Ausgewählter Auszug:
# Eifeltour gesucht, 6h-Tour mit Hardtails



## einfarbig (29. Mai 2009)

Hallo,

zwei Kumpel und ich wollen morgen Mittag in die Eifel fahren. Kommen aus Köln und wissen absolut nicht, wo wir am besten hinfahren. Bevor wir also einfach ins Blaue düsen, wollte ich hier mal nach ein paar besonders lohnenswerten Touren fragen!

Wir fahren alle auf HTs und suchen einen guten Mix aus längeren, eher leichten Trails und Stücken, wo man etwas Speed aufnehmen kann. 

Sind alle eher Anfänger, aber was an Fähigkeit fehlt, wird mit Mut kompensiert 

Wäre über jeden Tipp dankbar!


----------



## einfarbig (29. Mai 2009)

Danke!

Wird vielleicht etwas knapp, können erst so um 14 Uhr hier los. Hat noch jemand einen Tipp parat, Marke "Straße XY in Z, dann einfach dem Weg folgen" oder sowas? Wäre zu schön .


----------



## MTB-News.de




----------



## einfarbig (29. Mai 2009)

Danke.

Schwierigkeitsgrad 7, was soll das konkret bedeuten? 1-10, wobei 10 bockschwer ist?


----------



## Deleted 30320 (29. Mai 2009)

Naja, die Runde um dei Nordschleife können auch Einsteiger meistern. Würde ich nicht empfehlen da am Wochenende Rock am Ring stattfindet !

Hast du GPS ? Dann schau mal auf meiner HP ob dir was zusagt ( Link ) 

Notfalls kann ich euch auch nen Kartenausschnitt als .jpg zuschicken, könnt ihr dann ausdrucken und abfahren !


----------



## einfarbig (29. Mai 2009)

Hallo,

leider kein GPS, nur ein handelsübliches Navi fürs Auto .

Rohdaten:
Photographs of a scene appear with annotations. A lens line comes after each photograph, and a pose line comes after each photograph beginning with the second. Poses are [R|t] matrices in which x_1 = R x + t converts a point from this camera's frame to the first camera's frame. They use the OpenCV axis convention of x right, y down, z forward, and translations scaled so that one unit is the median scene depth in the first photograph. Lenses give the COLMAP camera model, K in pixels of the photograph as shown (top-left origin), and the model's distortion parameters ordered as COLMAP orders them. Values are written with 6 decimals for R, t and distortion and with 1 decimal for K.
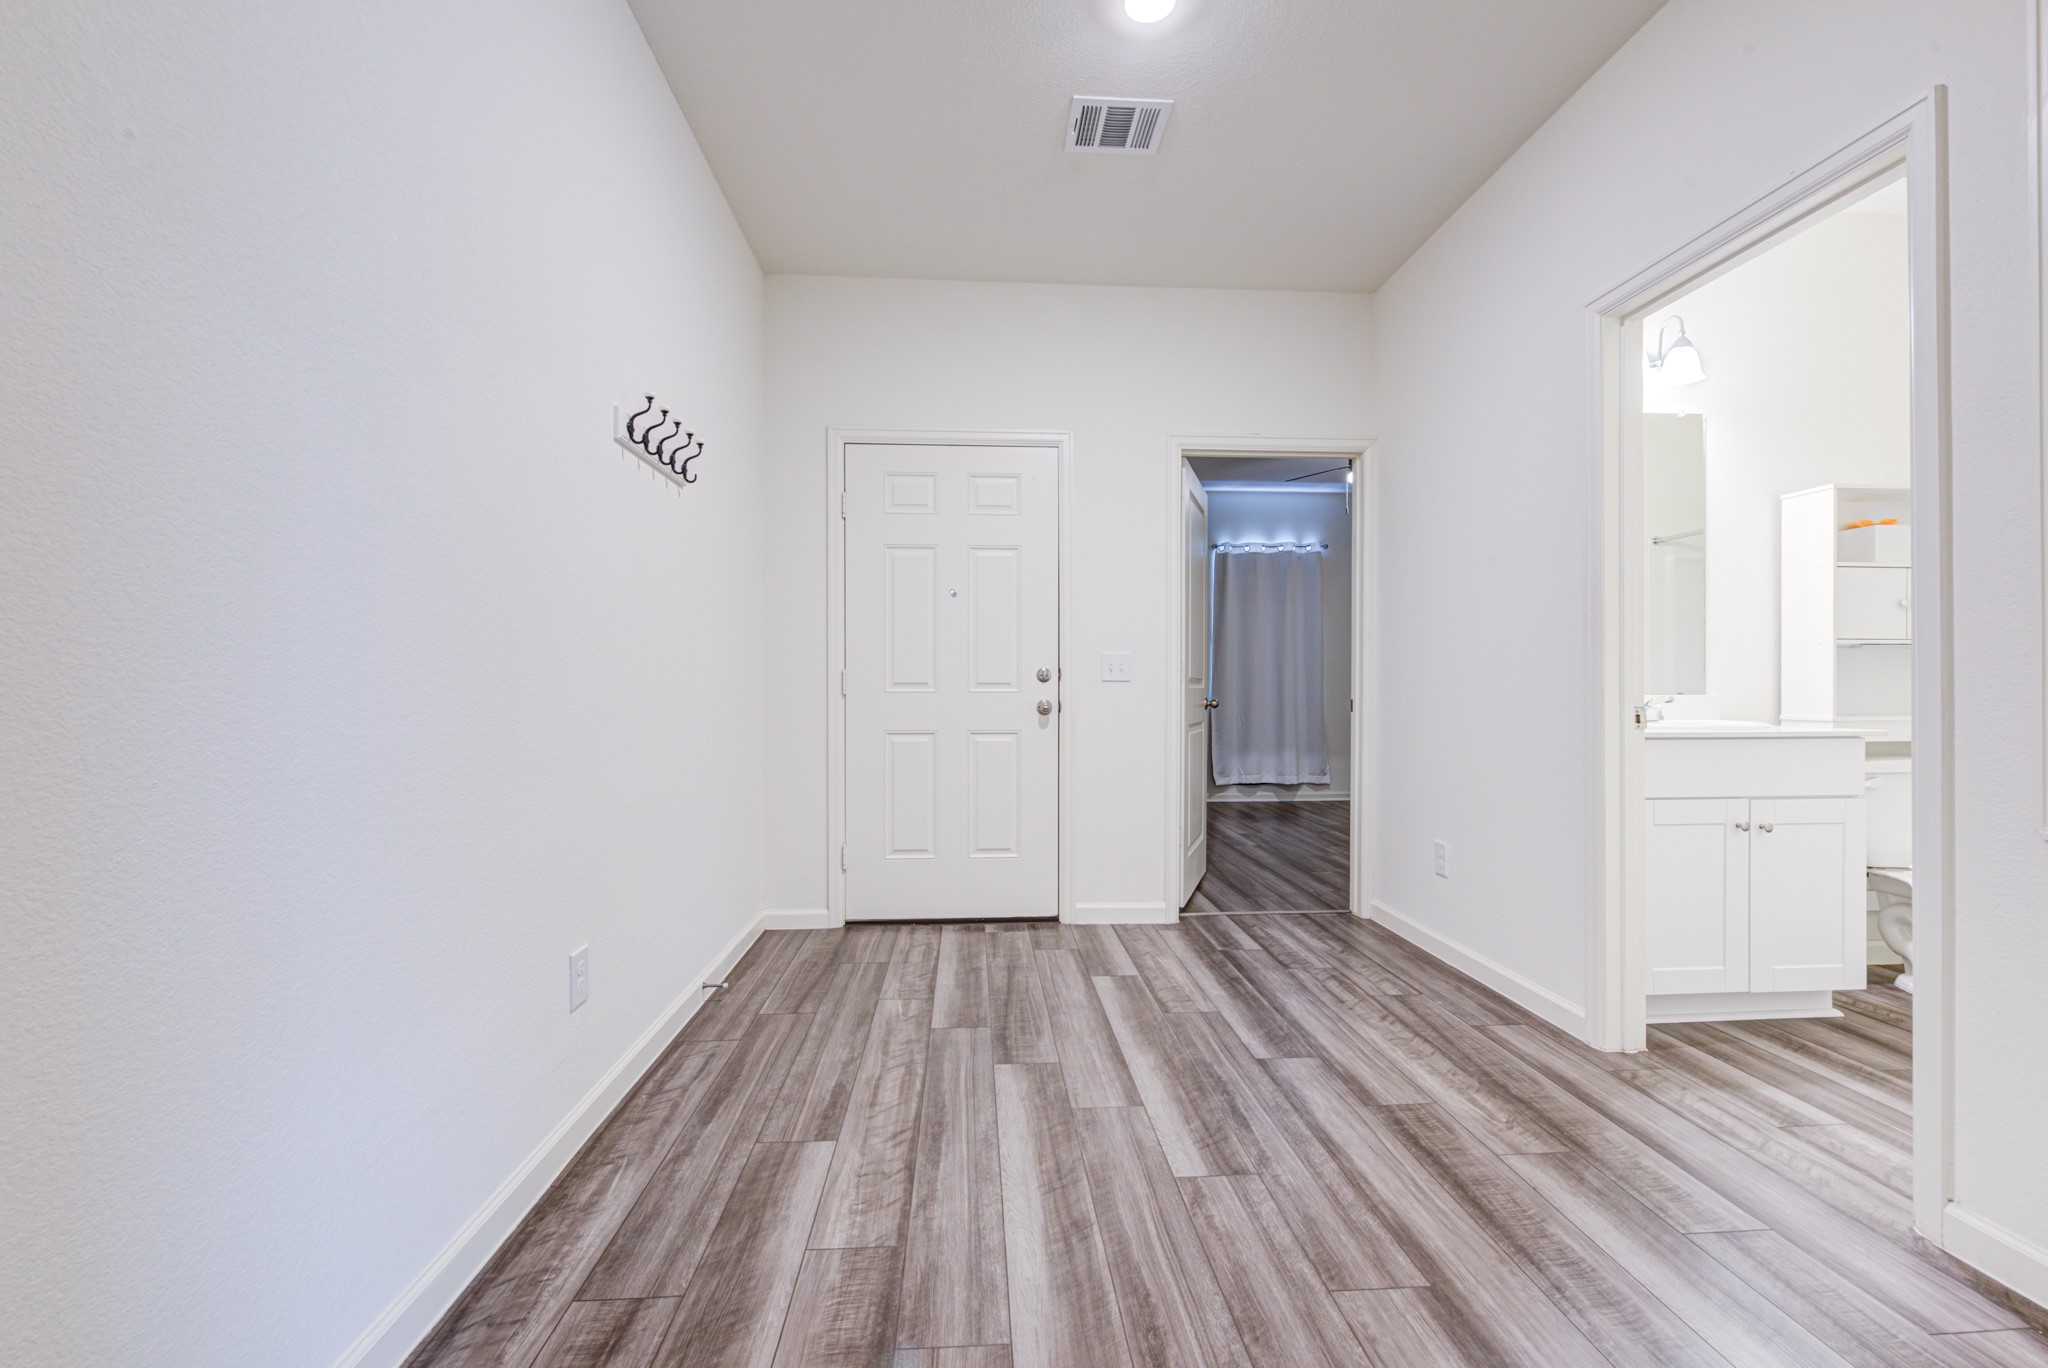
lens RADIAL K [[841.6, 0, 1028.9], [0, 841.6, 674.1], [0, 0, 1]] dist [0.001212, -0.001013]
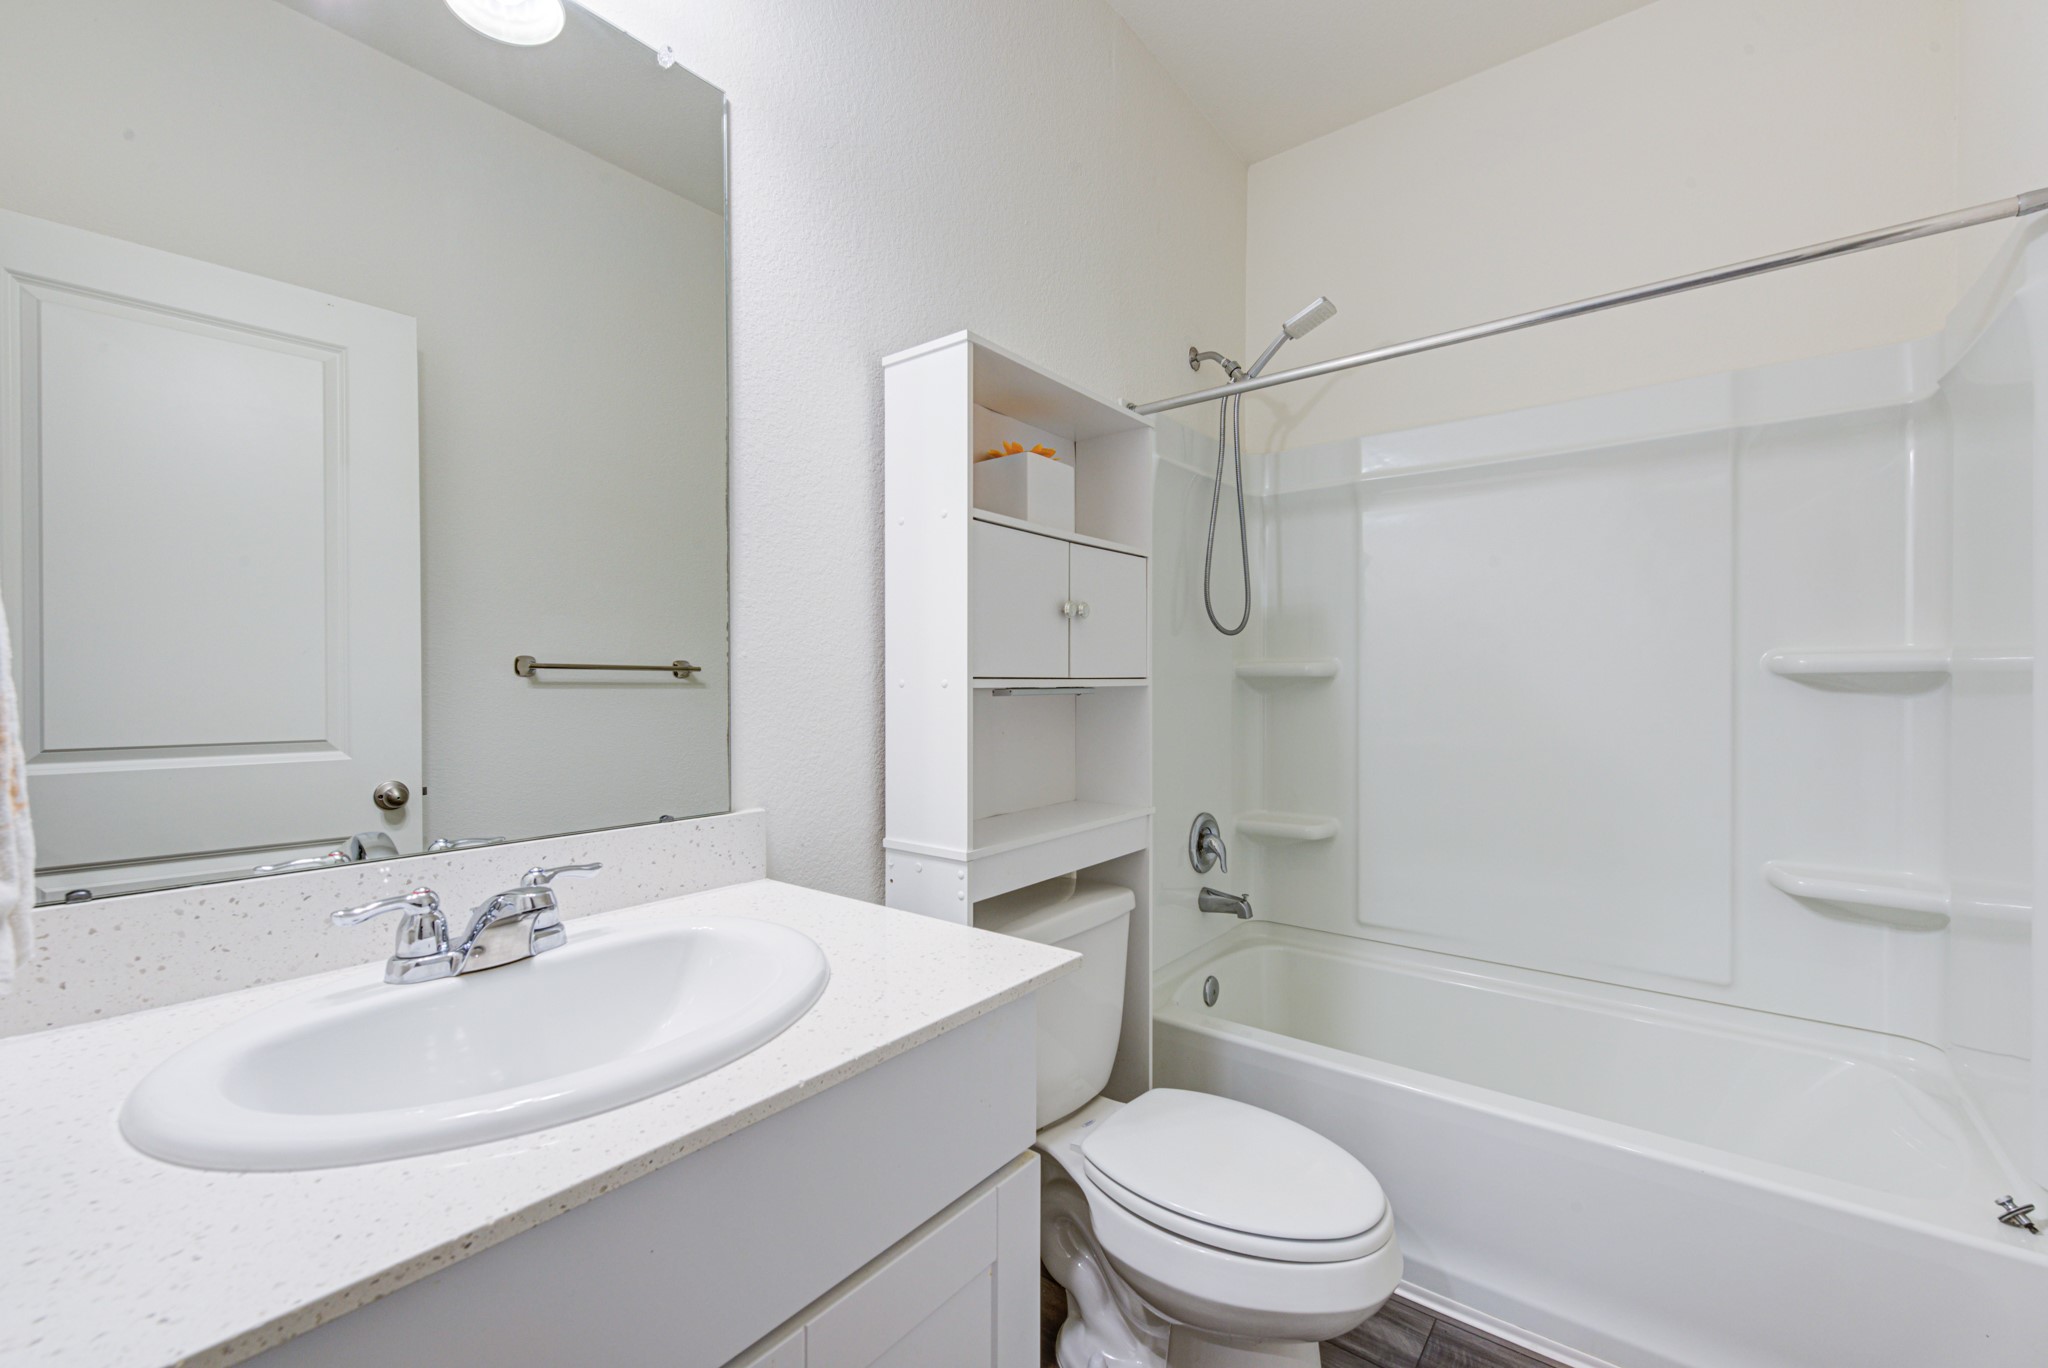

Aufgabe 1:
Fasse den Forenthread über die Eifeltour in zwei Sätzen zusammen.
Aufgabe 2:
Prüfe anhand des Forenthreads über die Eifeltour, ob die folgenden Aussagen zutreffen, und belege jede Antwort mit einem wörtlichen Zitat: (a) Die Gruppe fährt auf vollgefederten Rädern. (b) Die Gruppe kann erst gegen 14 Uhr losfahren. (c) Die fragende Person besitzt ein GPS-Gerät.
Aufgabe 3:
Setze den Forenthread über die Eifeltour nach seinem letzten Satz fort.

Antwortbereich 1:
In dem Thread fragt jemand aus Köln für sich und zwei Kumpel, die alle auf Hardtails fahren und eher Anfänger sind, nach lohnenswerten Touren in der Eifel mit einem Mix aus längeren, eher leichten Trails und schnellen Stücken. Eine andere Person rät wegen Rock am Ring von der Runde um die Nordschleife ab und bietet Touren für GPS auf ihrer Homepage oder einen Kartenausschnitt als .jpg an, doch die fragende Person hat nur ein handelsübliches Navi fürs Auto.

Antwortbereich 2:
(a) Nein: „Wir fahren alle auf HTs“
(b) Ja: „können erst so um 14 Uhr hier los“
(c) Nein: „leider kein GPS, nur ein handelsübliches Navi fürs Auto“

Antwortbereich 3:
Habe auf deiner HP geguckt, gefällt mir sehr gut. Habe mich ein wenig durchgeklickt und die Strecke zum decke Tönnes könnte was sein? Unterscheidet sich dein Kartenausschnitt von dem auf deiner HP?


----------



## Deleted 30320 (29. Mai 2009)

einfarbig schrieb:


> Hallo,
> 
> leider kein GPS, nur ein handelsübliches Navi fürs Auto .
> 
> Habe auf deiner HP geguckt, gefällt mir sehr gut. Habe mich ein wenig durchgeklickt und die Strecke zum decke Tönnes könnte was sein? Unterscheidet sich dein Kartenausschnitt von dem auf deiner HP?



die sind dann in besserer auflösung, einfacher für die navigation



Hangschieber schrieb:


> @schraeg
> Rock am Ring ist erst nächste Woche!
> 
> Schwierigkeitsgrad 7 ?
> ...



ah, OK, dachte das wäre Pfingsten schon.


----------



## einfarbig (30. Mai 2009)

Vielen Dank, schraeg, für die Karte!

Ich muss jetzt mit den beiden anderen besprechen: 

Dieses Wochenende Grüne Hölle plus geile Autos der Touristenfahrer sehen und nächste Woche dann den decken Tönnes, oder direkt morgen den Tönnes!

Wollen schon eher richtig gute Singletrails sehen. Autos reizen uns aber auch nicht zu knapp .

Hat der Ring überhaupt Trails, oder ist das einfach nur ein befestigter Schotterradweg an den Streckenverlauf angepasst?


----------



## einfarbig (31. Mai 2009)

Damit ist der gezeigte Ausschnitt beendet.